AIM – Pick out and copy every line in the entries below that contains the string "lower". Case counts.

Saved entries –
——————
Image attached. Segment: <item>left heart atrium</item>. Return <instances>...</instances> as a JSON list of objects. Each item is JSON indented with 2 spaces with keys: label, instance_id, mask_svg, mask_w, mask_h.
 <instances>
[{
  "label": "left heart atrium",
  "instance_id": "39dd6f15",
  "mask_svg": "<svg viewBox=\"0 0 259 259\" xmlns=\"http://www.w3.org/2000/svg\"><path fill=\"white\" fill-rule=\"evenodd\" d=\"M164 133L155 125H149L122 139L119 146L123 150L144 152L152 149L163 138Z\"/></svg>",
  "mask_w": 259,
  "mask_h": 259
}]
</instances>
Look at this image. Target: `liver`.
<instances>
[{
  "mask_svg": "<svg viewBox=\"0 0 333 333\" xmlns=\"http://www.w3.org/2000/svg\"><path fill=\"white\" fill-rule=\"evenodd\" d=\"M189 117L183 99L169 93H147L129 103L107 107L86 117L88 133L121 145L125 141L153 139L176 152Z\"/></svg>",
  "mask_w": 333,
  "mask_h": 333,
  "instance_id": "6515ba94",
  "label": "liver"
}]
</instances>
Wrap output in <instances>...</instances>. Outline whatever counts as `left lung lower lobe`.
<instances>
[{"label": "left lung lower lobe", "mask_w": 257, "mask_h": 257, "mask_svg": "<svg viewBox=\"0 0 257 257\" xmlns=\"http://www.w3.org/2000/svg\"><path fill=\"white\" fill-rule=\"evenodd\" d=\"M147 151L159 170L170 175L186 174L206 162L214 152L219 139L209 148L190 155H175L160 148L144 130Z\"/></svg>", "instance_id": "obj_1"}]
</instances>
——————
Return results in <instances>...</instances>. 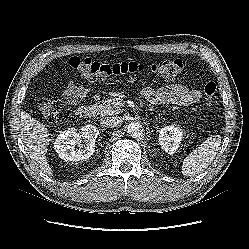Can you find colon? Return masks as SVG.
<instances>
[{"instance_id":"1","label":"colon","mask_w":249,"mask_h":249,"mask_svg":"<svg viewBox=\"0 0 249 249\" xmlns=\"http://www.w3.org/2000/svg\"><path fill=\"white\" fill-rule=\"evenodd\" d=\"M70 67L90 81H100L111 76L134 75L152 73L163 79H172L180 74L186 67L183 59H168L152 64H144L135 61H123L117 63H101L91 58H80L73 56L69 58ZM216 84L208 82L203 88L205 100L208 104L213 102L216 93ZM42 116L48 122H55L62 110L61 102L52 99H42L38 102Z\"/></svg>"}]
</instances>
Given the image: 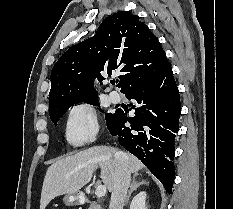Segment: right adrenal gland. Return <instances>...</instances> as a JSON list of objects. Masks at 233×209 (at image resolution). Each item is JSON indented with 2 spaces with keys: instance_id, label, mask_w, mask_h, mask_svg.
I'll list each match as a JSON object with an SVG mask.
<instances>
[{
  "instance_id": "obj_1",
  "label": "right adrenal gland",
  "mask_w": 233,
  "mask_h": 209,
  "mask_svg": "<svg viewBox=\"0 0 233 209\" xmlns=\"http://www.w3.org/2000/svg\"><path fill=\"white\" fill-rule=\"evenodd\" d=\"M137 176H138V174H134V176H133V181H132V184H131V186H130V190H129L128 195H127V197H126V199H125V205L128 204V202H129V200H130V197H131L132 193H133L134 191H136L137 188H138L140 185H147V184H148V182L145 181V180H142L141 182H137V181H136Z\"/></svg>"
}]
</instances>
——————
RESULT OF THE TASK –
Wrap output in <instances>...</instances>. Outline whatever counts as `left lung lower lobe`.
[{"label": "left lung lower lobe", "mask_w": 257, "mask_h": 257, "mask_svg": "<svg viewBox=\"0 0 257 257\" xmlns=\"http://www.w3.org/2000/svg\"><path fill=\"white\" fill-rule=\"evenodd\" d=\"M147 151L159 170L170 175L186 174L206 162L214 152L219 139L209 148L190 155H175L160 148L144 130Z\"/></svg>", "instance_id": "obj_1"}]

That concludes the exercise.